Stored data entries:
------------------------------------------------------------------------

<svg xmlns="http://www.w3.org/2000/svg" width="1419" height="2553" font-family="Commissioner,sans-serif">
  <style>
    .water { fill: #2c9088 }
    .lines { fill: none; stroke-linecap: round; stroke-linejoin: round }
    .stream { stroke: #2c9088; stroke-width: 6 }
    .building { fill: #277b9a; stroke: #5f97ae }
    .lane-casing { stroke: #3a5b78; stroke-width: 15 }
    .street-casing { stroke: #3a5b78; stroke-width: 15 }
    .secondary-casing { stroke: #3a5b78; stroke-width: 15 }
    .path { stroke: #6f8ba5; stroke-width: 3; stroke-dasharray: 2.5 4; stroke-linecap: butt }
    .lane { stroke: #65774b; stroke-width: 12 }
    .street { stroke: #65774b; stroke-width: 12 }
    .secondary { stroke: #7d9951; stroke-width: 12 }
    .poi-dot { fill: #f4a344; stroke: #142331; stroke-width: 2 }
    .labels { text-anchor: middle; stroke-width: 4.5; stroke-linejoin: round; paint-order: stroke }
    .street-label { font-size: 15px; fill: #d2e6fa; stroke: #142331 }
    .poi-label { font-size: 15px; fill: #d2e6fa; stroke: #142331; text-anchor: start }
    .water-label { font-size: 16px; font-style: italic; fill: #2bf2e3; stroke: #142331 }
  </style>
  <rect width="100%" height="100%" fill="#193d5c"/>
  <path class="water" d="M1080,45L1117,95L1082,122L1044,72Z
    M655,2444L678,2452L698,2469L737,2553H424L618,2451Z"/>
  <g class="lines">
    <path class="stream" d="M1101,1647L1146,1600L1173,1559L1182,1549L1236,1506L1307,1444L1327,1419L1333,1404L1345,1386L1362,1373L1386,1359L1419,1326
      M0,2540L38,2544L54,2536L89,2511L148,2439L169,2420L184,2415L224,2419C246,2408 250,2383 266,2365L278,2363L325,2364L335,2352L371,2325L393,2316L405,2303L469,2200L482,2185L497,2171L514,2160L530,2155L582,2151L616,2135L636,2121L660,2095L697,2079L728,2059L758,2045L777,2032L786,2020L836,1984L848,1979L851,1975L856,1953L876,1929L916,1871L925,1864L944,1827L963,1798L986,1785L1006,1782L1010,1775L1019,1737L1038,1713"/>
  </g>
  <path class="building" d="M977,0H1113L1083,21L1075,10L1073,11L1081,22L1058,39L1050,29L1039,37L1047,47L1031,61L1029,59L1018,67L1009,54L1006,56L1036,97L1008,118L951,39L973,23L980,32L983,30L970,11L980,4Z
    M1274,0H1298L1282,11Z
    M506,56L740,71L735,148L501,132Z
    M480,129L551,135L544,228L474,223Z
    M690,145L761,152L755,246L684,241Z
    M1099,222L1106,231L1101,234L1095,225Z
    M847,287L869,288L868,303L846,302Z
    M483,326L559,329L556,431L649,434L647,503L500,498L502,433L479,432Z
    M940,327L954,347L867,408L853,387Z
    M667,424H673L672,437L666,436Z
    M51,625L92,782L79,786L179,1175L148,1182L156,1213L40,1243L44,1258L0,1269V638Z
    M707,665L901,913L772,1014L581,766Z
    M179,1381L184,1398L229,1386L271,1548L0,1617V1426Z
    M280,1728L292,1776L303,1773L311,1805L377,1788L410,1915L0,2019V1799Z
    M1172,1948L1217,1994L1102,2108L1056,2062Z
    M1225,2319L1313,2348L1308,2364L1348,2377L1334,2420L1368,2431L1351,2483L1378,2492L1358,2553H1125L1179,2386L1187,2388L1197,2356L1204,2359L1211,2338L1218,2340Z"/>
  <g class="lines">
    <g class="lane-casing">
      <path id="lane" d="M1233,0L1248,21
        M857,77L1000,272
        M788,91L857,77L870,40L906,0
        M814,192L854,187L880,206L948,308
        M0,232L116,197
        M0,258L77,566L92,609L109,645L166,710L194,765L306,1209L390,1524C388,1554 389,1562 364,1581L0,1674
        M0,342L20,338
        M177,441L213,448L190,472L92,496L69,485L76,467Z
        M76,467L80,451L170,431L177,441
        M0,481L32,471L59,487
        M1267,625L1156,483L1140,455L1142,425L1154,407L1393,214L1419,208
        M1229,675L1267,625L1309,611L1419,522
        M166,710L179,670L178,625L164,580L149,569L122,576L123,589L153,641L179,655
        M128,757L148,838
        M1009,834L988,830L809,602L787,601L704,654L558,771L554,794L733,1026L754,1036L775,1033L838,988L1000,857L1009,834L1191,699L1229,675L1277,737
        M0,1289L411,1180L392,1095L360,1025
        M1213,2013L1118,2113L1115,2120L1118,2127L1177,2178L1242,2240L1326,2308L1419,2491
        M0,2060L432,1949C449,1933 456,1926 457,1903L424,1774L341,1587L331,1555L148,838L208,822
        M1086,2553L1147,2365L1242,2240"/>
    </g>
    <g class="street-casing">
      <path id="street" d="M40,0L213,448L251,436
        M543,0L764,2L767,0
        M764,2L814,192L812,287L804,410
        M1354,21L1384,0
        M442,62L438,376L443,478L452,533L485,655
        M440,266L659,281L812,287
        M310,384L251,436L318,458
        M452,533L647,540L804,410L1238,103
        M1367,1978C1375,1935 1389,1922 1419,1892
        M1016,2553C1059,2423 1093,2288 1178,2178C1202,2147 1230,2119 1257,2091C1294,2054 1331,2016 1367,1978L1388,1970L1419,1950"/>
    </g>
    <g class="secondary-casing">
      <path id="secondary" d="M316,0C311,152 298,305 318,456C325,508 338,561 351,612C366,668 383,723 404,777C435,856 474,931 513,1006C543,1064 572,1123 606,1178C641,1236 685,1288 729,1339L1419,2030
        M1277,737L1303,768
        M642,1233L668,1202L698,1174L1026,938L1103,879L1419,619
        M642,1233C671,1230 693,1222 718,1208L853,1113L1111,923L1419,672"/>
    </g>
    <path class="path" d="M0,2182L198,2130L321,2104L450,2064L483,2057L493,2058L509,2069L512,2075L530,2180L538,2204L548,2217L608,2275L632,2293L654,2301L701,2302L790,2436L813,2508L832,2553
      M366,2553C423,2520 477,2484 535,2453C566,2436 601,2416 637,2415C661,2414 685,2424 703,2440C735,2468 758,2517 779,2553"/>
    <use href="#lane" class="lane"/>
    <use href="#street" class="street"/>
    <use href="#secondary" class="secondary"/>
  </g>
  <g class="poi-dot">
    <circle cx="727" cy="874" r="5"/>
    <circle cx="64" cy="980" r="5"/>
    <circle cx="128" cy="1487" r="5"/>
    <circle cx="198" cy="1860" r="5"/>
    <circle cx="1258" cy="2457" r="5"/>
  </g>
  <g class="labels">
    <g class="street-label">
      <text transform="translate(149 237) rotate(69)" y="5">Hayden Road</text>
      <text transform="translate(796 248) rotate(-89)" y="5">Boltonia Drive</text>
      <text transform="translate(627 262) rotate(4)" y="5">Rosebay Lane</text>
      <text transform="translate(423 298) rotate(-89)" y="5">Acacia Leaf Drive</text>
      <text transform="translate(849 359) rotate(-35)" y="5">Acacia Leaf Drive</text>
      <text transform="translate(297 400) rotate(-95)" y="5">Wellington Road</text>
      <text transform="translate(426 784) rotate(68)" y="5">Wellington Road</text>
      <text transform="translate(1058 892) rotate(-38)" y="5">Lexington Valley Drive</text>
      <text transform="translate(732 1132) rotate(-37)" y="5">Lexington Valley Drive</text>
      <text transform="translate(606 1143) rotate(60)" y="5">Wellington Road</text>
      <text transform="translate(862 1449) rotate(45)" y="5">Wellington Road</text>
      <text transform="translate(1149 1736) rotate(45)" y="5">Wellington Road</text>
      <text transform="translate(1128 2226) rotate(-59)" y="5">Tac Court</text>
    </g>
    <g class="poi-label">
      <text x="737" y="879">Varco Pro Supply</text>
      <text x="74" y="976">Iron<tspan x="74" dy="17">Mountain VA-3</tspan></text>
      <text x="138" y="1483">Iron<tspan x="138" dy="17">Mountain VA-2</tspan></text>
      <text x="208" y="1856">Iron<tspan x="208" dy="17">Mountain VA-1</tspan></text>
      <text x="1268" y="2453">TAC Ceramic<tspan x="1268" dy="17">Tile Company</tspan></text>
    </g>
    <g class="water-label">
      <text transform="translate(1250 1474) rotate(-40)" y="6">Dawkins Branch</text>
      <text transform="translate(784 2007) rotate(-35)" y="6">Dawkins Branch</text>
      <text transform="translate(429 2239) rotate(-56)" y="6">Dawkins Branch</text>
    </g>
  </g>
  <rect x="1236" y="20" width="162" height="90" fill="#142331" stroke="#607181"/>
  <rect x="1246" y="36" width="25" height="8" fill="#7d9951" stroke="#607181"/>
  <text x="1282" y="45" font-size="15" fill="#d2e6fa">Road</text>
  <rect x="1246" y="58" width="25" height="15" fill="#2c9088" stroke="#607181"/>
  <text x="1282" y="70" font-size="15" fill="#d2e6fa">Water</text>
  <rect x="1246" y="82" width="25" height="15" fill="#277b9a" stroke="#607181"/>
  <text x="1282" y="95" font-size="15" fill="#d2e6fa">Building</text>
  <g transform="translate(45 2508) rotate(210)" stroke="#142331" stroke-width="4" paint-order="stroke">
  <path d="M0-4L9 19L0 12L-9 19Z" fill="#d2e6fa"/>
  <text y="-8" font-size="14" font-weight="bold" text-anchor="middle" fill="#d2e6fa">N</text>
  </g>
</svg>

------------------------------------------------------------------------

* _Problem details_:
Each line of the data that includes "Dawkins" should be copied.

* _Finished exercise_:
      <text transform="translate(1250 1474) rotate(-40)" y="6">Dawkins Branch</text>
      <text transform="translate(784 2007) rotate(-35)" y="6">Dawkins Branch</text>
      <text transform="translate(429 2239) rotate(-56)" y="6">Dawkins Branch</text>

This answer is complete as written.